As the specialist psychiatrist Dr Ajay Kumar, explained, “BDD is a mental health condition in which you can’t stop thinking about one or more perceived defects or flaws in your appearance — a flaw that appears minor or can’t be seen by others. But you may feel so embarrassed, ashamed and anxious that you may avoid many social situations.”

Dr Ajay Kumar

He said BDD is most likely to start during the teenage years or early adult years. It affects both men and women.
The focus on BDD follows a recent move by Dubai Health Authority (DHA) to flag the condition on social media, even as it provided practical, self-help measures to deal with the problem.

What are the symptoms of BDD?

According to Arfa Banu Khan, Clinical Psychologist, Aster Clinic, Bur Dubai, who is currently treating a 13-year-old girl with BDD, the symptoms of BDD are very typical.

Arfa Banu Khan

“In the case of this girl, she perceives that her weight and physical appearance as very different from that of her peers. She has reduced interactions, avoids going outside or meeting other people, feels anxious and has symptoms of depression,” she said.

In general, Khan says psychologists looks for the following symptoms in BDD patients:

• Spending excessive time thinking about their body as a defect or flaw.

• Repeatedly looking in the mirror or asking for constant feedback from others.

• Changing appearance frequently.

• Getting anxious/panicky about people’s judgement about the perceived defect or flaws.

• Avoiding social situations which can disturb work or school activities.

• Going for or planning medical procedures like cosmetic surgery to fix the perceived flaw.

How is BDD diagnosed?

According to Dr Kumar, there aren’t any specific medical tests that can diagnose BDD. “A mental health provider such as a psychologist or psychiatrist can detect BDD by talking to you about your symptoms, thinking and behaviour patterns, lifestyle and more.
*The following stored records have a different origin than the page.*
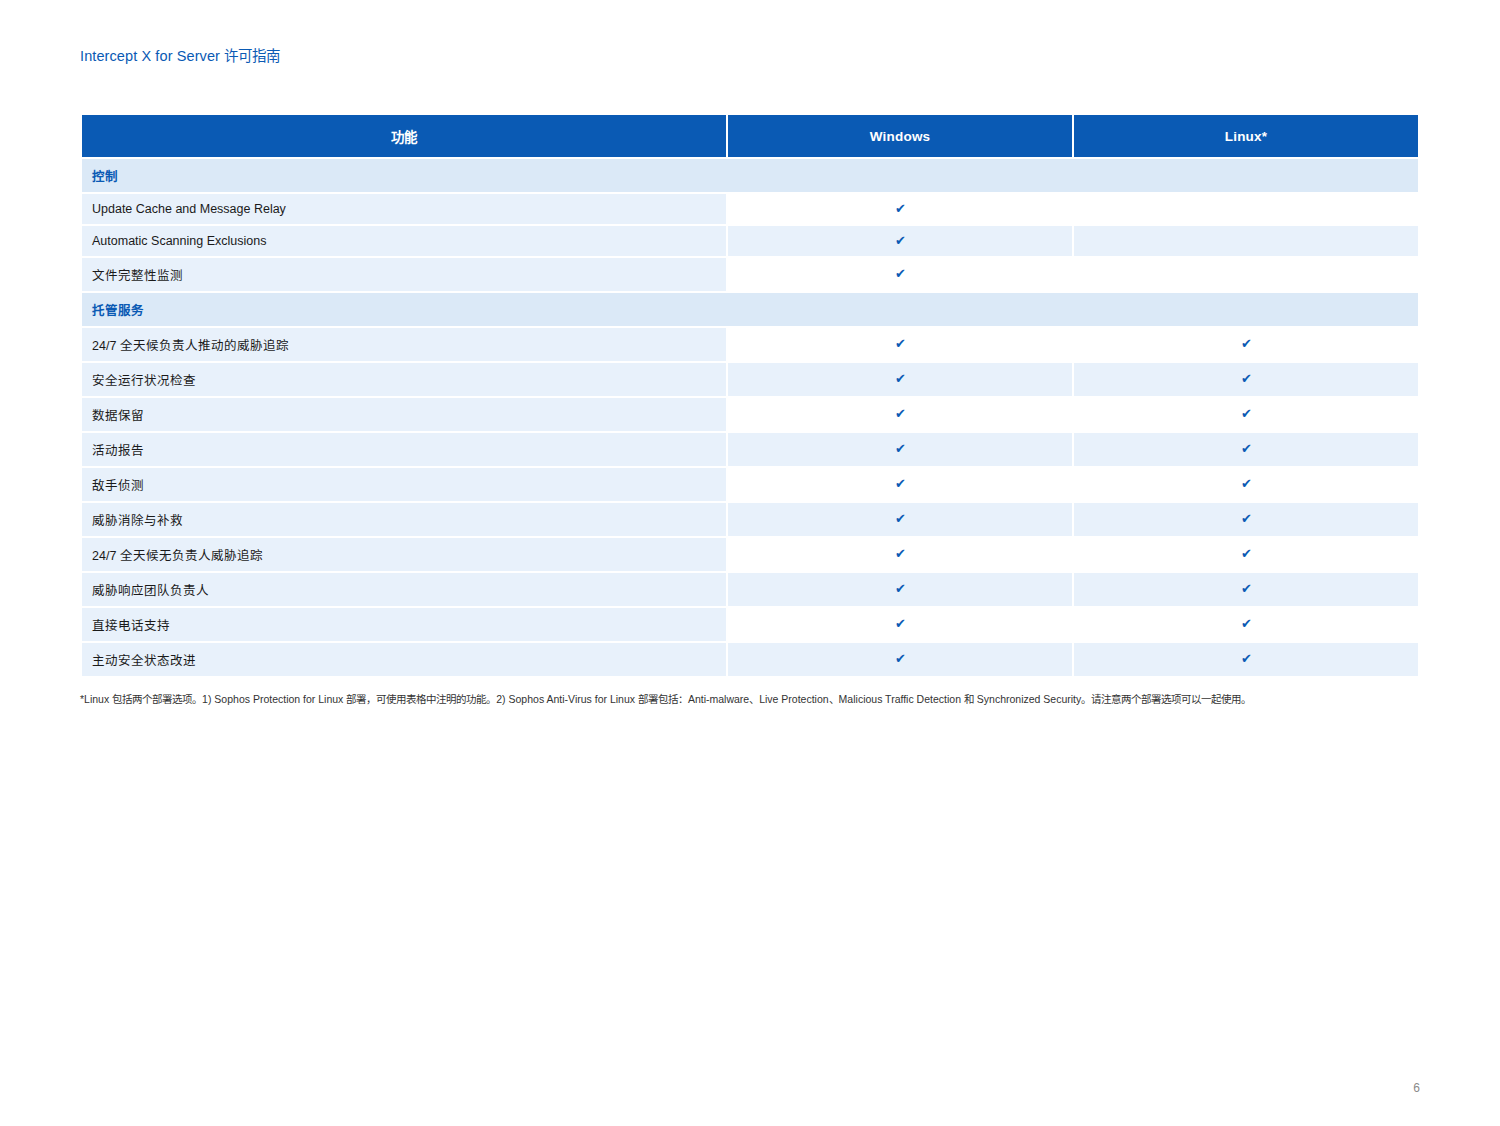Intercept X for Server 许可指南
| 功能 | Windows | Linux* |
| --- | --- | --- |
| 控制 |
| Update Cache and Message Relay | | |
| Automatic Scanning Exclusions | | |
| 文件完整性监测 | | |
| 托管服务 |
| 24/7 全天候负责人推动的威胁追踪 | | |
| 安全运行状况检查 | | |
| 数据保留 | | |
| 活动报告 | | |
| 敌手侦测 | | |
| 威胁消除与补救 | | |
| 24/7 全天候无负责人威胁追踪 | | |
| 威胁响应团队负责人 | | |
| 直接电话支持 | | |
| 主动安全状态改进 | | |
*Linux 包括两个部署选项。1) Sophos Protection for Linux 部署，可使用表格中注明的功能。2) Sophos Anti-Virus for Linux 部署包括：Anti-malware、Live Protection、Malicious Traffic Detection 和 Synchronized Security。请注意两个部署选项可以一起使用。
6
Diagnosing BDD involves using screening tools — specially designed questionnaires or checklists — that help determine if you have this condition,” he said.

Body Dysmorphic Disorder is for real. But it can be managed with professional intervention and some practical self-help steps that the patient can take. Image Credit: Vijith Pullikal/Gulf News

To be diagnosed with BDD, the patient must be abnormally concerned about a small or non-existent body flaw; the thoughts severe enough to interfere with normal living; and other mental health disorders like obsessive compulsive disorder, social anxiety, depression or eating disorder, should be ruled out.

How is BDD treated?

Khan said BDD isn’t curable, but it’s treatable. “Like many mental health conditions, treating BDD often involves a combination of approaches, including psychotherapy and medications,” she said.
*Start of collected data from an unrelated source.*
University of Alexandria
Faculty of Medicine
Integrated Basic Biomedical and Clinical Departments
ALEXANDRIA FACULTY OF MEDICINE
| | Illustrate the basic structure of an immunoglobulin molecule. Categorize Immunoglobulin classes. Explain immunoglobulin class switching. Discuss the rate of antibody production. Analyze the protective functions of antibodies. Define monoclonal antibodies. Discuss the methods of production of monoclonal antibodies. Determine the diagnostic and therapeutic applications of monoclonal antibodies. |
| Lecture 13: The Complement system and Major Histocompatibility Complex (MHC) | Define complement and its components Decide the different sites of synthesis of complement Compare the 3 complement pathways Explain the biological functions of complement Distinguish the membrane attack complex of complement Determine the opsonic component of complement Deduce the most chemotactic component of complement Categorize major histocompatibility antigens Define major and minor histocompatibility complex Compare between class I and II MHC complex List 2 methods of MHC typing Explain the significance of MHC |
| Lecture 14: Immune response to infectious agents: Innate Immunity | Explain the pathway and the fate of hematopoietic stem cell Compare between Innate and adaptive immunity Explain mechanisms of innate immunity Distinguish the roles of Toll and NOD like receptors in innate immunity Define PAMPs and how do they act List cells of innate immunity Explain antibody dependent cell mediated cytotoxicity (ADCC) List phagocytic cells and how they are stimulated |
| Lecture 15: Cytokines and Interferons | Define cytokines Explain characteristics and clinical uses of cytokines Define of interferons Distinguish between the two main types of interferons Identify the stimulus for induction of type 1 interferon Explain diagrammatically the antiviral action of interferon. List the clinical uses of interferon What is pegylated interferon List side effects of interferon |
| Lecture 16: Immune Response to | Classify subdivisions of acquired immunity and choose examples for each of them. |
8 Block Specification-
Psychotherapy focuses on talking about what you feel or experience, and helping you develop beneficial thought processes and coping strategies. Two of the most common types used in treating BDD are cognitive behavioural therapy (CBT) and family therapy.

As for the medications, she said antidepressants are commonly used. These medications can help with symptoms of BDD, making it easier to manage your thoughts and behaviours. These medications can also make other forms of treatment like psychotherapy more effective, she added.

The treatment can last for months. The 19-year-old patient whom Dr Kumar treated had to be hospitalised and was discharged after eight months of medication and CBT. In the case of the 16 year old, the medication has been going on for the last six months.

DHA advice

DHA has shared the following tips to help those suffering from BDD to build a positive image about themselves and boost their confidence.

1. Write a list of the 10 most important things that you love about yourself, unrelated to your appearance. Read the list frequently.

2. Take care of your health and follow a healthy lifestyle.

3. Look at yourself in totality and do not focus on certain parts only when looking into the mirror.

4. Surround yourself with positive people who understand the importance of loving yourself as you are.

5. Replace negative thoughts about your body with positive thoughts (remember the list).